### Provided text
ALEVISM IN TURKEY: PROBLEM AND SOLUTIONS; Seven demands, seven proposals
ALEVISM IN TURKEY: PROBLEM AND SOLUTIONS; Seven demands, seven proposals
Alevism is one of the most ancient belief systems of Anatolia and Mesopotamia, being practiced today by populations in Iran, Iraq, Syria, Turkey, Greece, Bulgaria, Albania, Bosnia and Macedonia. After years of migration, Alevi societies now exist in many countries of the world, with the highest numbers being in Europe. The overall Alevi population is thought to be around 50 million.
It can aptly be said that the belief system has gone through modifications according to the dominant religion in its respective region, as Alevis have been oppressed by the followers of these hegemonic religions.
For instance, the assimilation that Alevis living at the north of Iran were subjected to was under the influence of Shiism which in return resulted in the modification of Alevism into a belief system closer to Shiism, while Alevis residing in Albania, being members of its Bektashi branch had a different course.
Basic structure of the Alevi belief system
It is a matter of debate in the scholarly world what Alevism is, where it comes from and how it was created. Some date it back to Ali, a caliph in Islam, while some others believe that it is an Anatolian interpretation of Shamanism, a Central Asian Turkish belief. There are also those who believe it to be the Anatolian branch of Zoroastrianism and others who deem it to be an ancient belief system in the Anatolian geography dating back to the era of the Hittites.

### Tasks to complete
**A.** Answer these questions from the text on Alevism in Turkey:
(i) What is the overall Alevi population thought to be?
(ii) Under the influence of which belief were the Alevis in the north of Iran assimilated?
(iii) Which Central Asian Turkish belief do some regard Alevism as an Anatolian interpretation of?
**B.** Pick up the text on Alevism in Turkey after its last sentence and continue it.
The records that come next are separate material, unrelated to the text on Alevism in Turkey.

### Study material

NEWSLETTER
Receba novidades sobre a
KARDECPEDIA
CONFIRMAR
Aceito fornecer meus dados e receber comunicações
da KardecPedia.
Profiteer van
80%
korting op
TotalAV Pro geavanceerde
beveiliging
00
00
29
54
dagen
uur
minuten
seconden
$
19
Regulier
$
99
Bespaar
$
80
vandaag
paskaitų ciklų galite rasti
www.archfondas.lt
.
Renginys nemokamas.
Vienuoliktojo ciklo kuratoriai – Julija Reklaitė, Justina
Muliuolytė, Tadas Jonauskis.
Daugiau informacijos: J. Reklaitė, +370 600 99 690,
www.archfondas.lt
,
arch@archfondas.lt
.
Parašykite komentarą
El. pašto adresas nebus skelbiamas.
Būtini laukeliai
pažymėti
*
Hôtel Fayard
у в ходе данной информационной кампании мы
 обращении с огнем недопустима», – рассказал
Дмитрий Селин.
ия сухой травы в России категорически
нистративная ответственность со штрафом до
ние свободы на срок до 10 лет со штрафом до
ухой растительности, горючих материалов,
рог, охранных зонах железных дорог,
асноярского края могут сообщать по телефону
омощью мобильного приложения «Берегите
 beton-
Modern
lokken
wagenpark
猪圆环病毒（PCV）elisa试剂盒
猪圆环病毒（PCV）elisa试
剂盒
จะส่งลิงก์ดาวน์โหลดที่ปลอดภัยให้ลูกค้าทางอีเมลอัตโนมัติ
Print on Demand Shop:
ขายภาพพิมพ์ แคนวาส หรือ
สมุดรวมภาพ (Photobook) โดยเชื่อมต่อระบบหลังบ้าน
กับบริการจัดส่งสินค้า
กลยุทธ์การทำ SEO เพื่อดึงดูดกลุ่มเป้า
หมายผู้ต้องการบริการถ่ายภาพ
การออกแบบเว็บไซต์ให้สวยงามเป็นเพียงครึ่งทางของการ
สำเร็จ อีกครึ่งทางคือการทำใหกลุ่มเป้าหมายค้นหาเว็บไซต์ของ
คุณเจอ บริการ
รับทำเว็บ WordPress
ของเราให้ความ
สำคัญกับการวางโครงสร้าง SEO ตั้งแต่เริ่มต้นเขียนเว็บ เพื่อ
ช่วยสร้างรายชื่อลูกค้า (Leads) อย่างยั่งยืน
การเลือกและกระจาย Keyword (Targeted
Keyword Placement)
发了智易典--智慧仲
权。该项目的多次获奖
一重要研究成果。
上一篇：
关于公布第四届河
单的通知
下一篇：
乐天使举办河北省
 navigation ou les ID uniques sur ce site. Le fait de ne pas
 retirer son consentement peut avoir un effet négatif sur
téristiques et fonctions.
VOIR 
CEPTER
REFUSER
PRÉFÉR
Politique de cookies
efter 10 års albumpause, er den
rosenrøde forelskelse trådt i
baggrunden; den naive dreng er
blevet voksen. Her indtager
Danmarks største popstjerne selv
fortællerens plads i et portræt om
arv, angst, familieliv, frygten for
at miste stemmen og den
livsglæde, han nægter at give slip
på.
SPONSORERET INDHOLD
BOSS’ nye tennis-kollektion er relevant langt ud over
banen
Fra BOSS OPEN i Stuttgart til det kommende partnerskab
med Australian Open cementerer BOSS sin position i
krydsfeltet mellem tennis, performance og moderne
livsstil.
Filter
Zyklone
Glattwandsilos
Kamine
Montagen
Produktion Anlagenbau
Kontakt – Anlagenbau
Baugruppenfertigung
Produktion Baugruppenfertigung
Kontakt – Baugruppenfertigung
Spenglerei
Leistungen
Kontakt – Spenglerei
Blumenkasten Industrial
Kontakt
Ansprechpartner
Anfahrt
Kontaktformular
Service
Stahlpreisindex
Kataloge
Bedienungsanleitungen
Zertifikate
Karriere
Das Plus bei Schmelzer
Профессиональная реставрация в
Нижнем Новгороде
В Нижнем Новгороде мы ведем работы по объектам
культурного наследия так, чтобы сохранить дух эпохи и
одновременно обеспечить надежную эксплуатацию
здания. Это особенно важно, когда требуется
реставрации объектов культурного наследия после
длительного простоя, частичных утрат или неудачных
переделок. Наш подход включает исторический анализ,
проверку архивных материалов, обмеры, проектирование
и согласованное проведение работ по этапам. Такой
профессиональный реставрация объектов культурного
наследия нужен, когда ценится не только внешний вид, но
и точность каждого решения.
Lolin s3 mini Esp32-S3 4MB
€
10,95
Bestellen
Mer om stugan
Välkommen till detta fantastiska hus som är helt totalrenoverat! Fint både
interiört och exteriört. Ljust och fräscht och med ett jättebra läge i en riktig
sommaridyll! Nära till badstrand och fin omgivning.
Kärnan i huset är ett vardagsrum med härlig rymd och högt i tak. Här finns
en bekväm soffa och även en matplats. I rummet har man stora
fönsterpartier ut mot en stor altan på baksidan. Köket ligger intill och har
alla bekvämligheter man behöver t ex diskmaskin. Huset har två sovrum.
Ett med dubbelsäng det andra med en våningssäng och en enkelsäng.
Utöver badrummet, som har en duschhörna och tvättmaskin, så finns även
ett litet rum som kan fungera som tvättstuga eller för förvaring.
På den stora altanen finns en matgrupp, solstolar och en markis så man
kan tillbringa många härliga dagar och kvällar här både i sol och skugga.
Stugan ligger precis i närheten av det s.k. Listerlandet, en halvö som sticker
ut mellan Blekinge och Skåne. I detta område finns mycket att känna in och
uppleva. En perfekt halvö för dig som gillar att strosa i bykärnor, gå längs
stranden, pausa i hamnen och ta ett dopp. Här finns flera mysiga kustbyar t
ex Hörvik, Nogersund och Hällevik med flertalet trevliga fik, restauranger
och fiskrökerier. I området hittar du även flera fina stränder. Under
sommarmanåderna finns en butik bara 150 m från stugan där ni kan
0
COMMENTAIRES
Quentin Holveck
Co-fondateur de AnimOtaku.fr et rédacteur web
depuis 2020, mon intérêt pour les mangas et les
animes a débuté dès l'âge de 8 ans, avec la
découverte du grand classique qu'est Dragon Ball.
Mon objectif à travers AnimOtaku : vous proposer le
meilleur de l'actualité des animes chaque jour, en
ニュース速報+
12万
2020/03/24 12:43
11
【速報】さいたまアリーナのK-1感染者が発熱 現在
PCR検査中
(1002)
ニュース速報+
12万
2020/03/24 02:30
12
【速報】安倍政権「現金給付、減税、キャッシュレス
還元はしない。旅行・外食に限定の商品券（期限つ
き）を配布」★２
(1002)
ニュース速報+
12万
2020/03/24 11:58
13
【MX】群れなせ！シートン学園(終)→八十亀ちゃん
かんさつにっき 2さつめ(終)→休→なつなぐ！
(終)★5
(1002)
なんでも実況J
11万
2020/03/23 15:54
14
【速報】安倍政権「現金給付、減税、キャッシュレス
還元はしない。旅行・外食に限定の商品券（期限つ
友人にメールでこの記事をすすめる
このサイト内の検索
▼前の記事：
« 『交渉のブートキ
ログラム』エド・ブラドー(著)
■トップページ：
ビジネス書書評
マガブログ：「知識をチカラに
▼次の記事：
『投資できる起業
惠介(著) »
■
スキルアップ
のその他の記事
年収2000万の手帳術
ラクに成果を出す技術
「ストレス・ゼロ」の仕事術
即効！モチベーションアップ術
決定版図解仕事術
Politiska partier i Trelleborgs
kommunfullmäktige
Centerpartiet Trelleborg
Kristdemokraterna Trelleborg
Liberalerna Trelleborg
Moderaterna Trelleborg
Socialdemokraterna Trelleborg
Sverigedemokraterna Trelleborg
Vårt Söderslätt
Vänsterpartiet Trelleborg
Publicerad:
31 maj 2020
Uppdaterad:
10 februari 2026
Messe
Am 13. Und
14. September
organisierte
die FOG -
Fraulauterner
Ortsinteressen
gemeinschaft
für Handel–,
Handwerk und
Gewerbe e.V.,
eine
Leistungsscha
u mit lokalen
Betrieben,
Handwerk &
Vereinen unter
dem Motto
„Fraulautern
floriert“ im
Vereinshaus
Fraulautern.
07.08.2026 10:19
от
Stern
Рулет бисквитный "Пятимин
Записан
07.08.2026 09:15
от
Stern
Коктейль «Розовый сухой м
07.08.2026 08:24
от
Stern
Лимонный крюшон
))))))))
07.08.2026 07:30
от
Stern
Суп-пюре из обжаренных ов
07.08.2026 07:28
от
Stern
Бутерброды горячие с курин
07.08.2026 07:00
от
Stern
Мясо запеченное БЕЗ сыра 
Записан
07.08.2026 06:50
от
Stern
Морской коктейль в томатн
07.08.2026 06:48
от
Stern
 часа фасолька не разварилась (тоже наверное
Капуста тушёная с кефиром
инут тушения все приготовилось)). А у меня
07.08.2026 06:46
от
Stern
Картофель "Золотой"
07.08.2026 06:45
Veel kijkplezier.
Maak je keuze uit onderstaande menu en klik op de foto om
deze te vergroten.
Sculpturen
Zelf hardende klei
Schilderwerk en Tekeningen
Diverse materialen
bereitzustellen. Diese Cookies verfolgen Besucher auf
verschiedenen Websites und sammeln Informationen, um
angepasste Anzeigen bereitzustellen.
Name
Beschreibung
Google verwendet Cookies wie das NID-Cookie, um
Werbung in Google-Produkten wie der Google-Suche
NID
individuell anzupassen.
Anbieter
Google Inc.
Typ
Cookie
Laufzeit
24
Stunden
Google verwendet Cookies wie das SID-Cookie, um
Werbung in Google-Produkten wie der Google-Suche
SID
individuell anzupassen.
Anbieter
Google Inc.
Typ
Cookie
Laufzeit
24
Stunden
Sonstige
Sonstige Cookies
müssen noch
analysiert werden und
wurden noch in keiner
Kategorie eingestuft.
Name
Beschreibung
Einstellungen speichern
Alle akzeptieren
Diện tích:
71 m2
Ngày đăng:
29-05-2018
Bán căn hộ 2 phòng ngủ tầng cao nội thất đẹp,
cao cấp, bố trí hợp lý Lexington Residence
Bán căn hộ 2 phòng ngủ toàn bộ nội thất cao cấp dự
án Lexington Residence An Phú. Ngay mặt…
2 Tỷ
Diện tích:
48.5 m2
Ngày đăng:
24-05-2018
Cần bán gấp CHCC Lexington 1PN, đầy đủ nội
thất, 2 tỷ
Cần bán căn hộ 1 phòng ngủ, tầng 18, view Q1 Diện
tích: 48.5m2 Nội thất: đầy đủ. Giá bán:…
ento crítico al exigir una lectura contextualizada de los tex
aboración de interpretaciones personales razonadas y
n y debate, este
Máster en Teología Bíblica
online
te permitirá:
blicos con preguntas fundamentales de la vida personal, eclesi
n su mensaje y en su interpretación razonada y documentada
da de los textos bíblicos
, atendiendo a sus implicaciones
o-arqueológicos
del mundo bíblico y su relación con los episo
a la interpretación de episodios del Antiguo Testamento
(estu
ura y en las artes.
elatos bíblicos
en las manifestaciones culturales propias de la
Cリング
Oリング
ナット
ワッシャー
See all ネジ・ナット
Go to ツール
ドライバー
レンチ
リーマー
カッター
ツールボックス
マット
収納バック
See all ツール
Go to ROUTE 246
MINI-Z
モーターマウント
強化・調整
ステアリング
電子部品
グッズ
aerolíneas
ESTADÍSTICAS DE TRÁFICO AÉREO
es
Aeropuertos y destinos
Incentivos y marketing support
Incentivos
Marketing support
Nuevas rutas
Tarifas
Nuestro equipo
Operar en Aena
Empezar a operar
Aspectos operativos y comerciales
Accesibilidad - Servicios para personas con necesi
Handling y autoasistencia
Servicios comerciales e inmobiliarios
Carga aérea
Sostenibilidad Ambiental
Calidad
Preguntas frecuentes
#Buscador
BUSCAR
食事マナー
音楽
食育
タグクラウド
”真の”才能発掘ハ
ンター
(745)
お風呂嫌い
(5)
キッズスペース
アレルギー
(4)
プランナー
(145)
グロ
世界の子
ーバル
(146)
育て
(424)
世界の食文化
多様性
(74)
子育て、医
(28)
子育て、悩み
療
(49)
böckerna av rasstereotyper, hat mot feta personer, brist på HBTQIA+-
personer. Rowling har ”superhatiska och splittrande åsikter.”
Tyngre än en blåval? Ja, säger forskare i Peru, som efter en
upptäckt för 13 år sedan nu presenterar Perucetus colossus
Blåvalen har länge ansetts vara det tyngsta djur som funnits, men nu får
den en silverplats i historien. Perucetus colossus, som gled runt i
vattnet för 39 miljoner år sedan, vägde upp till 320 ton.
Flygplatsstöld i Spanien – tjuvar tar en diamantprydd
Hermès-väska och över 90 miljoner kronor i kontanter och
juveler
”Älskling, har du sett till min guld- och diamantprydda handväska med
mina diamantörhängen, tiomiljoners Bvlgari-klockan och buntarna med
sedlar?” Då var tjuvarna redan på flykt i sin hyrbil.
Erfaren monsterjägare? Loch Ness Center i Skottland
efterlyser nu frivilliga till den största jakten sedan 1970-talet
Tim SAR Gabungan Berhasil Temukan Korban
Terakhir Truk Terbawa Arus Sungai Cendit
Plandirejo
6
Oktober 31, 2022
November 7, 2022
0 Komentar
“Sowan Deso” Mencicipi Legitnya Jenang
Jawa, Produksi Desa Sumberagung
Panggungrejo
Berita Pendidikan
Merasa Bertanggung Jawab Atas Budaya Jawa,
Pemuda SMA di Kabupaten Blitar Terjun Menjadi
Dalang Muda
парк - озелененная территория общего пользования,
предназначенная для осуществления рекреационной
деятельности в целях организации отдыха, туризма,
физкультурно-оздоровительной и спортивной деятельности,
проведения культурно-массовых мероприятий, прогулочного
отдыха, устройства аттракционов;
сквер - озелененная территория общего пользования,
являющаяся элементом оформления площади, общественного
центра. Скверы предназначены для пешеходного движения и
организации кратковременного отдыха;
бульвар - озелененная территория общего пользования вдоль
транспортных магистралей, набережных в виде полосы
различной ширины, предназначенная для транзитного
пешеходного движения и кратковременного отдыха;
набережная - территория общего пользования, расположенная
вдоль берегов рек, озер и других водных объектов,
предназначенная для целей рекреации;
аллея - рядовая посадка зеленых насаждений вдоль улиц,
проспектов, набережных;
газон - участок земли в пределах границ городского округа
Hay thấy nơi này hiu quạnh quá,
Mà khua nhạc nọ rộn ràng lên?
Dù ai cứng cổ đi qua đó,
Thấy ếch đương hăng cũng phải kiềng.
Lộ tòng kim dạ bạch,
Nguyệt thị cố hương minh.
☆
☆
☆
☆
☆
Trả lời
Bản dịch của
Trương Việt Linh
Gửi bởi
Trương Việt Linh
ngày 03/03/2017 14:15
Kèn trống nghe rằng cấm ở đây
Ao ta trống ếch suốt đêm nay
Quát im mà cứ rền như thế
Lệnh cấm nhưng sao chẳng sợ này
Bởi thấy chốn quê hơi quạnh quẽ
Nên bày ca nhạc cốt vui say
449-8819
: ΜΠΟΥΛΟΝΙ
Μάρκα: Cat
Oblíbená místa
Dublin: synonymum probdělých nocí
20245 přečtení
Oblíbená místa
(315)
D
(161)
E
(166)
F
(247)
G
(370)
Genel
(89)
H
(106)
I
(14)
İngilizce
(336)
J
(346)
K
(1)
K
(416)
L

### Responses to the tasks
**A.**
(i) Around 50 million
(ii) Shiism
(iii) Shamanism

**B.**
As debates around these issues continue, Alevism’s relationship with Islam and the Koran is also a subject of discussion. Alevis defend their freedom to believe and practice and believe that this autonomy is a requirement of Islam, while they also believe that the Islam as it is lived today is a modified version Islam practiced in the Ummayad Caliphate.
For a thousand years, Alevis have been subjected to denial, destruction and assimilation policies in Anatolia and Mesopotamia. Alevis are also known to have been regularly subjected to massacres and a systematic assimilation policy beginning in the Seljuk Empire.
Consequently, it would not be accurate to see the policies of denial, destruction and assimilation targeting Alevis in AKP Turkey as a short-term politics applied by the Turkish Republic under the rule of the AKP government and the presidency of Erdogan. Such policies targeting Alevis as well as all groups that are not Turkish and Sunni show continuity over time.
In order to grasp this situation with respect to Alevis, we need to take a look at the position of Alevis within the dominant Turkish ethnicity and Sunni Islam religion.
Alevi citizens of Turkey have either Turkish or Kurdish ethnicity, with the exception of a small Arab Alevi community. In Turkey, Turkish identity is associated with Sunni Islam. A non-Muslim Turkish citizen is not considered to be an acceptable Turk in Turkey. That’s why Christians living around Kırıkkale were exchanged with Muslim Turks in interstate population exchanges during the foundation of the republic. Similarly, Alevis with Turkish ethnic identity have not been considered to be Turkish.
Therefore, a factor in the denial of Alevis is the issue with the dominant conception of Islam. We first need to see what type of belief system Alevis have and its difference to Sunni Islam conception in order to get a better understanding of this dynamic.
According to Alevis, the Islamic religion and its holy scripture Koran went through modification after the demise of the Prophet Mohammed.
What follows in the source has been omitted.